Boris Goldstein
Rusland (Federatie), °1921 - 1987 †
Zoals gebruikelijk was toen in de families van intellectuelen van zijn geboorteplaats Odessa, kreeg Boris Goldstein vanaf de leeftijd van vier muzieklessen, net als zijn oudere broer en zus. Hij volgde les bij Pjotr Stolyarsky, voormalig leraar van David Oistrakh. Vier jaar later verhuisde de hele familie naar Moskou, waar de oudsten van de kinderen werden toegelaten tot het Conservatorium, terwijl Boris aansloot bij de de groep voor speciale kinderen die aan het conservatorium van Moskou verbonden was, in de klas van A.I. Yampolsky.
De naam van de negenjarige violist geraakte bekend bij het brede publiek in de Sovjet-Unie na zijn vertolking van het Concerto van Mendelssohn, samen met het Orkest van de Radio van Moskou onder leiding van N. Anosov. Op de leeftijd van elf nam Boris Goldstein deel aan de eerste All-Union vioolwedstrijd. Door zijn jonge leeftijd speelde hij in een aparte categorie, maar hij deed dat zo goed dat hij een speciale prijs uitgereikt kreeg. In 1934 maakte hij indruk op Jascha Heifetz, die voor de eerste keer op bezoek in Moskou was, door hem als eerste jonge virtuoos alle toonladders te laten horen die hij wilde.
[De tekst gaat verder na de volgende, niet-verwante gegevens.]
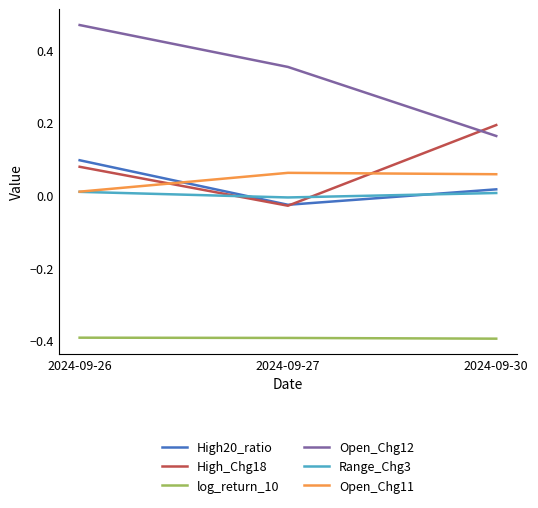

Which series has the widest spread of values?

Open_Chg12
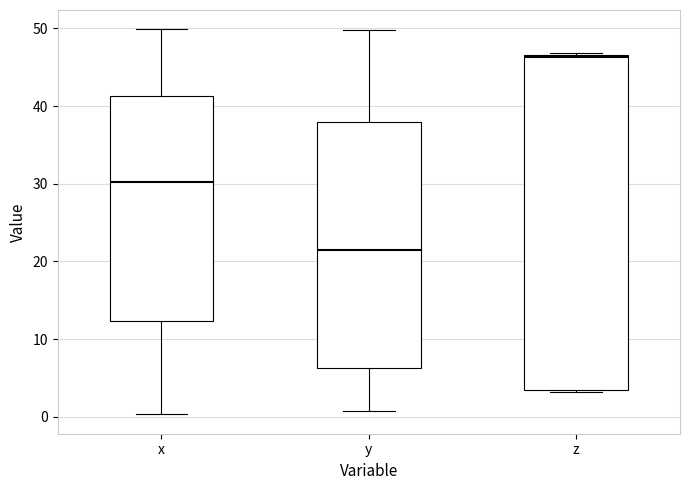

Which box is the tallest, from its lower edge to its upper edge?

z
In 1935 vond de eerste Internationale Wieniawskiwedstrijd plaats in Warschau. Uit de Sovjet-Unie werden twee muzikanten gestuurd : de 27-jarige David Oistrakh en de 13-jarige Boris Goldstein. Het palmares zag er als volgt uit : Ginette Neveu - Eerste Prijs, David Oistrakh - Tweede Prijs, Henry Temianka - Derde prijs en Boris Goldstein - Vierde prijs. In 1937 kwam hij met de Sovjet-delegatie naar Brussel voor het eerste Eugène Ysaÿe Concours, waar hij ook de Vierde Prijs won. Terug in de Sovjet-Unie werd hij onderscheiden met een ereteken voor zijn uitmuntende prestaties op het gebied van muzikale kunst. Het feit dat hij de de jongste muzikant was die hiermee vereerd werd, werd consequent benadrukt door Sovjet-autoriteiten. Vanaf die tijd, de late jaren 1930, begon hij platen op te nemen.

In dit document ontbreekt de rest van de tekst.